“We’ve been on this for I don’t know how many years,” said Ewers, who represents Leaders for Equality and Action in Dayton (LEAD). “It’s still over 600 feet and people with any kind of disability it makes it that much harder to get in there.”
Ewers and others protested recently on Mall Ring Road south of the mall where buses currently drop off riders.
The lawsuit, filed last December, said the mall is discriminating against the disabled and violating the Americans with Disabilities Act by not providing easier access. The lawsuit doesn’t seek monetary damages but asks the court to require the mall to allow buses to stop at entrances.
The mall installed a new sidewalk from the bus stop to the mall on Sept. 30, a welcome but less-than-half measure, said Greg Kramer with Access Center for Independent Living and one of the lawsuit plaintiffs.
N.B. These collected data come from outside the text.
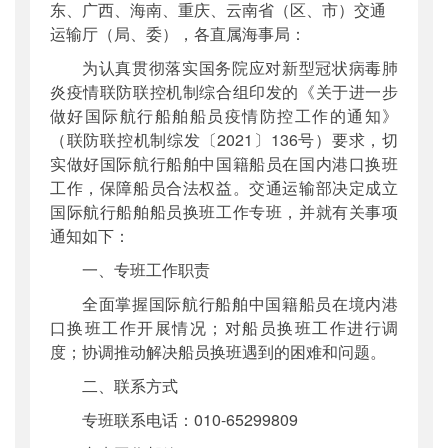
东、广西、海南、重庆、云南省（区、市）交通
运输厅（局、委），各直属海事局：
为认真贯彻落实国务院应对新型冠状病毒肺
炎疫情联防联控机制综合组印发的《关于进一步
做好国际航行船舶船员疫情防控工作的通知》
（联防联控机制综发〔2021〕136号）要求，切
实做好国际航行船舶中国籍船员在国内港口换班
工作，保障船员合法权益。交通运输部决定成立
国际航行船舶船员换班工作专班，并就有关事项
通知如下：
一、专班工作职责
全面掌握国际航行船舶中国籍船员在境内港
口换班工作开展情况；对船员换班工作进行调
度；协调推动解决船员换班遇到的困难和问题。
二、联系方式
专班联系电话：010-65299809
“This walkway kind of solves some of the safety issues,” said Kramer who is quadriplegic and uses a wheelchair. “You don’t have to go through the parking lot, but it’s still a huge distance away and for somebody like myself, if it’s 90 degrees out or if it’s zero degrees out, I could not push that.”
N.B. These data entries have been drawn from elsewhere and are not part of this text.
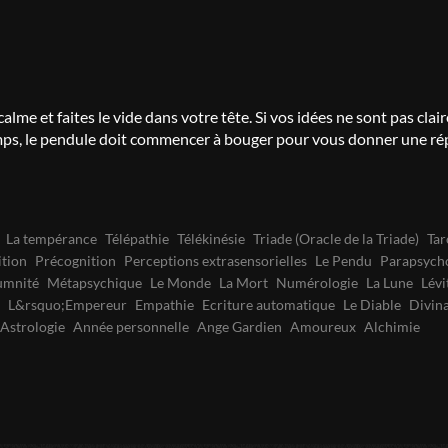
calme et faites le vide dans votre tête. Si vos idées ne sont pas cla
emps, le pendule doit commencer à bouger pour vous donner une ré
La tempérance
Télépathie
Télékinésie
Triade (Oracle de la Triade)
Ta
tion
Précognition
Perceptions extrasensorielles
Le Pendu
Parapsych
umnité
Métapsychique
Le Monde
La Mort
Numérologie
La Lune
Lévi
L&rsquo;Empereur
Empathie
Ecriture automatique
Le Diable
Divin
Astrologie
Année personnelle
Ange Gardien
Amoureux
Alchimie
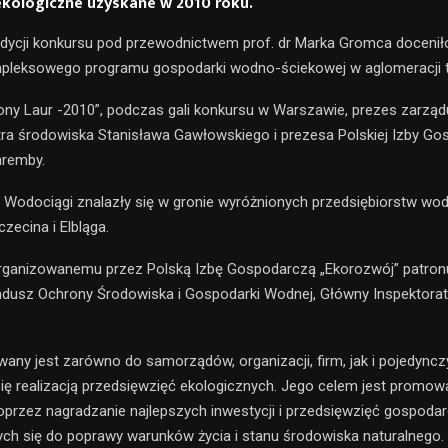
ekologiczne uzyskane w 2010 roku.
edycji konkursu pod przewodnictwem prof. dr Marka Gromca docenił
mpleksowego programu gospodarki wodno-ściekowej w aglomeracji t
ony Laur -2010”, podczas gali konkursu w Warszawie, prezes zarząd
tra środowiska Stanisława Gawłowskiego i prezesa Polskiej Izby Go
aremby.
 Wodociągi znalazły się w gronie wyróżnionych przedsiębiorstw w
zecina i Elbląga.
ganizowanemu przez Polską Izbę Gospodarczą „Ekorozwój” patronuj
dusz Ochrony Środowiska i Gospodarki Wodnej, Główny Inspektora
wany jest zarówno do samorządów, organizacji, firm, jak i pojedync
ię realizacją przedsięwzięć ekologicznych. Jego celem jest promow
przez nagradzanie najlepszych inwestycji i przedsięwzięć gospoda
ych się do poprawy warunków życia i stanu środowiska naturalnego.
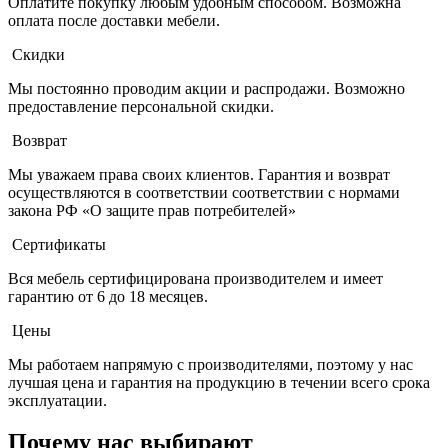
Оплатите покупку любым удобным способом. Возможна
оплата после доставки мебели.
Скидки
Мы постоянно проводим акции и распродажи. Возможно
предоставление персональной скидки.
Возврат
Мы уважаем права своих клиентов. Гарантия и возврат
осуществляются в соответствии соответствии с нормами
закона РФ «О защите прав потребителей»
Сертификаты
Вся мебель сертифицирована производителем и имеет
гарантию от 6 до 18 месяцев.
Цены
Мы работаем напрямую с производителями, поэтому у нас
лучшая цена и гарантия на продукцию в течении всего срока
эксплуатации.
Почему нас выбирают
Defendants in the lawsuit named are the mall’s owner, WP Glimcher Inc., Dayton Mall II, LLC., Dayton Mall Ventures, LLC and stores at the mall including Macy’s Retail Holdings, Inc.; Elder Ohio Delaware Business Trust; the Bon-Ton Department Stores Inc.; and Sears Roebuck and Co.
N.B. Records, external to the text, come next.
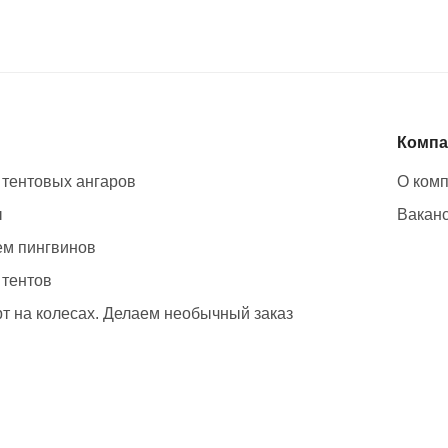
Компа
 тентовых ангаров
О ком
ы
Вакан
м пингвинов
 тентов
т на колесах. Делаем необычный заказ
“We do not comment on pending litigation,” said David Duebber, the Dayton mall general manager, in a written comment.
A U.S. District Court, Southern District of Ohio jury trial is scheduled for July 17, 2017.
Jeremy Morris, executive director of Access Center for Independent Living, said a bus stop near a south mall entrance close to Macy’s wouldn’t impede shoppers or hurt the mall or its tenants monetarily.
“This entrance here is not going to disrupt traffic,” Morris said. “We’re not asking right in the front main entrance where you have a lot of traffic and it could cause some congestion. This is a reasonable entrance that they could allow a bus stop to come to. There’s plenty of room to get through. There’s plenty of streetway for the bus to be able to drive through.”
The LEAD group and others including Advocates for Basic Legal Equality (ABLE) led a successful 2013 legal effort to get RTA buses access to Beavercreek near the Mall at Fairfield Commons. Following a Federal Highway Administration’s Office of Civil Rights probe, Beavercreek stood to lose millions of federal transportation dollars in transportation unless the city acted on Federal Highway Administration recommendations to place bus stops near the mall in Greene County.